When I retired several years ago, I told myself I wouldn’t sit around doing crossword puzzles all day long. As a word person, I love crossword puzzles.
But many are too easy for me—it’s no fun to fill out the squares without even stopping. And some are too hard—namely, The New York Times puzzles on Friday and Saturday, which could take me all day if I let them. I soon discovered that both the easy and the hard puzzles were really a waste of time.
But although I limited my crosswords, I also knew that I should keep my mind active in retirement. I decided that learning to write novels wasn’t a sufficient mental challenge.
So I took up sudoku. I’m not a numbers person, but I’m a logical thinker. Surely, I thought, I could learn to do sudoku. And I did.

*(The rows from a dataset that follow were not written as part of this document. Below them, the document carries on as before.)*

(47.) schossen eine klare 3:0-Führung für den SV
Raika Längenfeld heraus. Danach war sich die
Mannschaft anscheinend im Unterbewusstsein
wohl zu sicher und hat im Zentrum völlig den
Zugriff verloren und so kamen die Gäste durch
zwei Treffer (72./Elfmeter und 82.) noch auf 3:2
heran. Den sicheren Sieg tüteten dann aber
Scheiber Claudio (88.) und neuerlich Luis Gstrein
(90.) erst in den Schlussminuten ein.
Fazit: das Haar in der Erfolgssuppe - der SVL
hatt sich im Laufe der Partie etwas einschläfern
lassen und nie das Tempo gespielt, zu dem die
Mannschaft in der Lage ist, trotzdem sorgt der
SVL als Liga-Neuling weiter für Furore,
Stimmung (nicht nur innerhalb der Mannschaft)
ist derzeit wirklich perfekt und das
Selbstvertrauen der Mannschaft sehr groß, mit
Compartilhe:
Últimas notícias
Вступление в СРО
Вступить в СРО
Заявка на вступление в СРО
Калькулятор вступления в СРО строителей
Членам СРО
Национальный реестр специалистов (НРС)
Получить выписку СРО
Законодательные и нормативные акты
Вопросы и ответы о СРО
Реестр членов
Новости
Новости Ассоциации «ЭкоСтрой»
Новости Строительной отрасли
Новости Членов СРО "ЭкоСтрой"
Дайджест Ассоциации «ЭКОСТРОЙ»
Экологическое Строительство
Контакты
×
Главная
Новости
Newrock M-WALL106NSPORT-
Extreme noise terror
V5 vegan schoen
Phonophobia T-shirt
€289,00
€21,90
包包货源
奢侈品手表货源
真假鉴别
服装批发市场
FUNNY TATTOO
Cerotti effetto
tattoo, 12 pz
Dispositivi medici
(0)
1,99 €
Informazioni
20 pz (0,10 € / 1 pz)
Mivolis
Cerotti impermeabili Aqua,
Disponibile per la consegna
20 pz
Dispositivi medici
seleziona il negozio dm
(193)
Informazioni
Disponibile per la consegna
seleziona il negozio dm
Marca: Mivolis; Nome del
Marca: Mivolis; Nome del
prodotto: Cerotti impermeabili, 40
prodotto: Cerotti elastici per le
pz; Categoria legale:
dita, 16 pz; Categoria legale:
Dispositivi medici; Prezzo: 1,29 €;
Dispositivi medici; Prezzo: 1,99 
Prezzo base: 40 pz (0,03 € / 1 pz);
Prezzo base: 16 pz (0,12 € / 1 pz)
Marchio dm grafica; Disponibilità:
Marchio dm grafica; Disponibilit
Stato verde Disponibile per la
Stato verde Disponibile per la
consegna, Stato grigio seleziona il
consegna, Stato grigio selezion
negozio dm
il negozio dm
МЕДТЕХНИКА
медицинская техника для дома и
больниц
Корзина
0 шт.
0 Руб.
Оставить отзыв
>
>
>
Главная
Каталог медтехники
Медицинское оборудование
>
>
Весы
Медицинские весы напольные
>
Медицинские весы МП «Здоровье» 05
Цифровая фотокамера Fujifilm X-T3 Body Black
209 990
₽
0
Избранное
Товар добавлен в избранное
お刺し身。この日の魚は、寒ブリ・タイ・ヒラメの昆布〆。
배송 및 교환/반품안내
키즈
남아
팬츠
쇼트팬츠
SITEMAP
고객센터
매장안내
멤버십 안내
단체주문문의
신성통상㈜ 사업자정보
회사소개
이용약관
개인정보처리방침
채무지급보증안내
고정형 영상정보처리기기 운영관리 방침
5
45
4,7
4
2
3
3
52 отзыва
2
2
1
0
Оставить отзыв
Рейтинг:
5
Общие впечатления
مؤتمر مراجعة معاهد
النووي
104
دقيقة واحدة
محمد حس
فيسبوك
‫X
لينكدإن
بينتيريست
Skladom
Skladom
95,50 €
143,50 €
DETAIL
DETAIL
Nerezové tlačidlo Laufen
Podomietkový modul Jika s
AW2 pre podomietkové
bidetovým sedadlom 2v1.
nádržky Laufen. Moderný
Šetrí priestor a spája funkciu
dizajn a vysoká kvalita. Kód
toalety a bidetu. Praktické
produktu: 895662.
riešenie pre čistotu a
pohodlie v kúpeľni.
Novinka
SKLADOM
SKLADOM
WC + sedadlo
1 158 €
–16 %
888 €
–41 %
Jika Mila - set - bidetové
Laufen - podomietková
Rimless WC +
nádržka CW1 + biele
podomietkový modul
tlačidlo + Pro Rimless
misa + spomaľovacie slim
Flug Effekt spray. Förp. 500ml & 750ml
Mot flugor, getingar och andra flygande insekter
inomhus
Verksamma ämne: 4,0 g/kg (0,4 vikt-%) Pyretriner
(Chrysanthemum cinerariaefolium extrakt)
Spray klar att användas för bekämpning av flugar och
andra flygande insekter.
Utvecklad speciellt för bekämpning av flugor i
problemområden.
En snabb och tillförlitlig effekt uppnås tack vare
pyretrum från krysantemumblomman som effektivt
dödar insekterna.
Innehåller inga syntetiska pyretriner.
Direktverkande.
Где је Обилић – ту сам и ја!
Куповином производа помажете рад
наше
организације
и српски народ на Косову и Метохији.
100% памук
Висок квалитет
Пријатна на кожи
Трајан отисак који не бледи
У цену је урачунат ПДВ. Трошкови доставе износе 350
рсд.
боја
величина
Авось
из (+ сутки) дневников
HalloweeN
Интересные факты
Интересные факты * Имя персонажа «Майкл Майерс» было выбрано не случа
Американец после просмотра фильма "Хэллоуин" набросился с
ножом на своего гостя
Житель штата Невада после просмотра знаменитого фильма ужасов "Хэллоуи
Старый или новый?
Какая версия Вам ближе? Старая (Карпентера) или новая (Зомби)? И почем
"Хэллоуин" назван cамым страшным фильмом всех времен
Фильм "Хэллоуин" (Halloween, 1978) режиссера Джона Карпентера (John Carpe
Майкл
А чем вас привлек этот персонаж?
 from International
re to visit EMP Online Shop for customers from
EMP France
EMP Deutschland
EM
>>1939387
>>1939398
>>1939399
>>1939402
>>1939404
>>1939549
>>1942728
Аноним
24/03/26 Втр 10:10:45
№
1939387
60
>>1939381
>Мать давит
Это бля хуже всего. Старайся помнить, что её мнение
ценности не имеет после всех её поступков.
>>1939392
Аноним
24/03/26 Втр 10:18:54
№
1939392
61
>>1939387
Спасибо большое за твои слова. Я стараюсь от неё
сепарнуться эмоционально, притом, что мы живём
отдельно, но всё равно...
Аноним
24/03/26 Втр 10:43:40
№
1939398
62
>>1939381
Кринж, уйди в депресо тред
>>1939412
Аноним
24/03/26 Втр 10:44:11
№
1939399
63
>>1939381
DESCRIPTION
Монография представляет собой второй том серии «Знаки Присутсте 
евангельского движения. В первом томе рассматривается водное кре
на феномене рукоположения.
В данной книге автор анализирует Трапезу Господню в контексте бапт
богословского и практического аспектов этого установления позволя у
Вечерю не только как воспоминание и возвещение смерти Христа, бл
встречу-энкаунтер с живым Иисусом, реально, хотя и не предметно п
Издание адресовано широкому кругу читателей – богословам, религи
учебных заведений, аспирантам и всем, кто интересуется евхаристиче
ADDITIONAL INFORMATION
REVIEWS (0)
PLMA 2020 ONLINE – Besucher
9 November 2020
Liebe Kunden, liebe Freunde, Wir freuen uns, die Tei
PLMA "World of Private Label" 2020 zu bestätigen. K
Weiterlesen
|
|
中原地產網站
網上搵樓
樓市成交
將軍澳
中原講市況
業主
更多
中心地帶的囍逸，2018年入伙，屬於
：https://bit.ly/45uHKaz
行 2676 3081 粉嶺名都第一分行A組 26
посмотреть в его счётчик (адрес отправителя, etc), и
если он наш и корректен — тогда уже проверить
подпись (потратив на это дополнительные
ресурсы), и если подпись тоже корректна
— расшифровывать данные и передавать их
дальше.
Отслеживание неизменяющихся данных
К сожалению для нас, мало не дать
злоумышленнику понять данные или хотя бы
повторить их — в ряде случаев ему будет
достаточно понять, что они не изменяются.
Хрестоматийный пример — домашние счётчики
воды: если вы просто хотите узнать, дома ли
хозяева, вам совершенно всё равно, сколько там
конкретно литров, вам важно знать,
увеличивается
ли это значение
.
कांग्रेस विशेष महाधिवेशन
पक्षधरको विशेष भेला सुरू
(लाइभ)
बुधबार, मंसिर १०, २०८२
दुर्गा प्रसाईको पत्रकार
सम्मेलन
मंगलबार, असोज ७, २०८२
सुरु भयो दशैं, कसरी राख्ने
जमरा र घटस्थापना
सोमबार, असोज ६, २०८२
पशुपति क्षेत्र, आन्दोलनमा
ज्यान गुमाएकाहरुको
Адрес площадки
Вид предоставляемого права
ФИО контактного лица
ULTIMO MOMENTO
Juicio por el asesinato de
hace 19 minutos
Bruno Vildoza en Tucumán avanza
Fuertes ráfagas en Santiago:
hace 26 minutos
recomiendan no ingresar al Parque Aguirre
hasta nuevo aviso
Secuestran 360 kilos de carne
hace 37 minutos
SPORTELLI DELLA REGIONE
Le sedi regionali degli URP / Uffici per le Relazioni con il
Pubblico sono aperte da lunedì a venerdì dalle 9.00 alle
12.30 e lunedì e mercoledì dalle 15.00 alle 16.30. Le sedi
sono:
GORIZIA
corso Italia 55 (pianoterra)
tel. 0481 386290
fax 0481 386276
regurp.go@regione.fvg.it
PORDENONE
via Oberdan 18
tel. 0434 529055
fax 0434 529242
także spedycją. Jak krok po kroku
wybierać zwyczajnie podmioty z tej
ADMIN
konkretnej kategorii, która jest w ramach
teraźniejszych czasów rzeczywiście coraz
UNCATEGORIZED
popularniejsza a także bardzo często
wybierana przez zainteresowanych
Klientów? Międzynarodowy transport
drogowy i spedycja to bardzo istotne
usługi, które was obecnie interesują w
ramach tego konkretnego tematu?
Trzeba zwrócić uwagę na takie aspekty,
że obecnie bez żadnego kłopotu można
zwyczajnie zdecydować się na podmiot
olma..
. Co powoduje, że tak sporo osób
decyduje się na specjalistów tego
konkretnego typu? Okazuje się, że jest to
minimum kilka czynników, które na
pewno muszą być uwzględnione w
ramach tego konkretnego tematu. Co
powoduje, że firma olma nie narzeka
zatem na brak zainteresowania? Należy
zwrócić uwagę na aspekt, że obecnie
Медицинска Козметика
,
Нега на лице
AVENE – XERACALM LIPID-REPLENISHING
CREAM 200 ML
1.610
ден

Most mornings now, I do the sudoku puzzle in The Kansas City Star, from the easy one-star on Mondays to the challenging six-star on Saturday.
Here are some lessons I have learned from my pursuit of sudoku:
1. Start as a beginner and work up to being an expert.
2. One small error can mushroom into a mess.
3. No one is perfect.
4. Sometimes you have to start over.
5. There’s no shame in using a pencil. And the eraser.
6. Use whatever organizational methods work for you.
7. Trial and error works best after you have narrowed the options.
8. It’s an advantage to write small.
9. You have to look for both the forest and the trees.
10. The set theory I learned in the second grade works.
11. It’s important to think both about what must be true and what can’t be true.
12. Everything is interconnected.
These are all important life lessons. I knew them before undertaking sudoku, but the puzzles have reinforced my understanding.
There are other life lessons that sudoku doesn’t teach at all. These include
A. Not everything in life is logical.
B. Not all problems have a single unique answer.
C. Life doesn’t get magically easier each Monday morning.
These, and many other lessons, I have had to learn without the help of puzzles.
What games reinforce serious life lessons for you?